[Saved entries]
----------

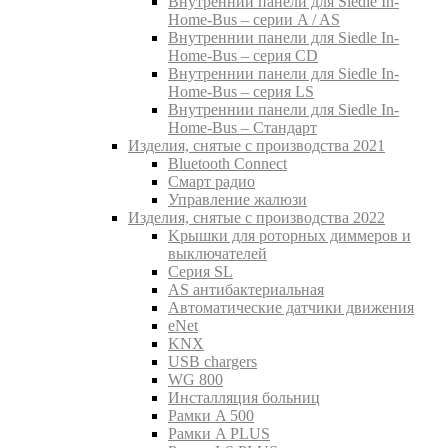
Внутреннии панели для Siedle In-
Home-Bus – серии A / AS
Внутреннии панели для Siedle In-
Home-Bus – серия CD
Внутреннии панели для Siedle In-
Home-Bus – серия LS
Внутреннии панели для Siedle In-
Home-Bus – Стандарт
Изделия, снятые с производства 2021
Bluetooth Connect
Смарт радио
Управление жалюзи
Изделия, снятые с производства 2022
Kрышки для роторных диммеров и
выключателей
Серия SL
AS антибактериальная
Aвтоматические датчики движения
eNet
KNX
USB chargers
WG 800
Инсталляция больниц
Рамки A 500
Рамки A PLUS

----------

[Instructions for the task]
Copy each line from the items above that contains the string "Home". Only matches with the same capitalization count.

[Output for this exercise]
Home-Bus – серии A / AS
Home-Bus – серия CD
Home-Bus – серия LS
Home-Bus – Стандарт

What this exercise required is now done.